12 gauge wire we bought in 10′ sections, cut down to 16″ and bent in half. These form the legs.
And here we go, the final result. Pretty sweet!
Here is the back of it. You can see it is just bolted together.
Quite a few, and still a few more to go. We need about 25 for this year. We are quite pleased with these though. We estimate they cost about 50 cents each to build. Way better than the cheap ones at the nursery and a lot cheaper than the metal ones you can get online.

Garden 2010: An early spring

It is mid-February and already spring is in the air. It has been an especially warm winter for us here in Seattle this year. I got out and enjoyed the 60F and Sunny weather we had yesterday. I actually had to mow the lawn,.. during which I found the first dandelion flower already. They don’t waste any time.


Other things are growing too.

My garlic didn’t grow at all last fall. I planted it ‘on time’, according to my resources anyway, but nothing sprouted. That is probably a good thing since all of the greens avoided the week of 15F nights we had in December.

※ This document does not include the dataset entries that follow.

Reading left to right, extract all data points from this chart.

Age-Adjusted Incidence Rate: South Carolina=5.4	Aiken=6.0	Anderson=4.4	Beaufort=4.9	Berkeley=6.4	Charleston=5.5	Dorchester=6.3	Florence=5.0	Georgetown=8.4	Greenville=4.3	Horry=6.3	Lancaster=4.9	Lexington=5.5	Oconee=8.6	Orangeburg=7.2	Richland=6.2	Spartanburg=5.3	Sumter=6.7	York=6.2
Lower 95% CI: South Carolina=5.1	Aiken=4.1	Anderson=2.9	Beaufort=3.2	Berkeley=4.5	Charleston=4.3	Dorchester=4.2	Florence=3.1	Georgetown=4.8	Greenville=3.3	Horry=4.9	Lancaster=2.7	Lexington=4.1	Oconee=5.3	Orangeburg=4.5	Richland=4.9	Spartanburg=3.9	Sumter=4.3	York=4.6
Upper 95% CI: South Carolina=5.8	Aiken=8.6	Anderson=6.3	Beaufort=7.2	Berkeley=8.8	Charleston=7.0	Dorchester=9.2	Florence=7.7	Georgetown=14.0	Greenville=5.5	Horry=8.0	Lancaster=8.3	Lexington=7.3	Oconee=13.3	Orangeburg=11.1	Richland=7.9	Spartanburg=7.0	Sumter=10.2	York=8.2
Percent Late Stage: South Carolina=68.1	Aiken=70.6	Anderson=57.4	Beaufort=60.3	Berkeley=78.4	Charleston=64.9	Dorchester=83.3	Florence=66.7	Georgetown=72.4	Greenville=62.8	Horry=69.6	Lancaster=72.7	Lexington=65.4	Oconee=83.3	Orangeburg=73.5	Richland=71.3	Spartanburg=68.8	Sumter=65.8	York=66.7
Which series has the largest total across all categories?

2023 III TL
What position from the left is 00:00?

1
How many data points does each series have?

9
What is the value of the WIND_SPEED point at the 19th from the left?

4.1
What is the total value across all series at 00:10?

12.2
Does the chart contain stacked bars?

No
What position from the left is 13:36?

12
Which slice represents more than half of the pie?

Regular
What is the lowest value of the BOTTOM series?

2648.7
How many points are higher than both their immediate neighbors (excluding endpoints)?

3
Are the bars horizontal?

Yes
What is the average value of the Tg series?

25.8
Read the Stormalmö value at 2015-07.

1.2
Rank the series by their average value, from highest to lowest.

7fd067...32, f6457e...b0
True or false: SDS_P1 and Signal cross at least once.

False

They are wasting no spring sun though, they are growing quickly. The “mulch” is the leaves dropped by Japanese maple. It was sort of a half hearted mulching effort.
Inside my cold frames the spinach is getting off to a good head start. These were planted in late October.. which is way too late really, but they just kind of hung out over the winter and have started growing quickly with each sunny day we get.
My daylilies have started to break ground in the flower bed as well. The blueberry bush has buds forming and the trees and shrubs are all starting to bud and leaf out too. I love it!
I was at my local independent hardware store picking up some supplies for a gardening project (which I’ll post about if it turns out well) when I saw some primroses on sale for $1 each. My planter box on the front porch has been bare all winter so I decided to pep it up a little. Scoring the brownie points with my lovely wife didn’t hurt either!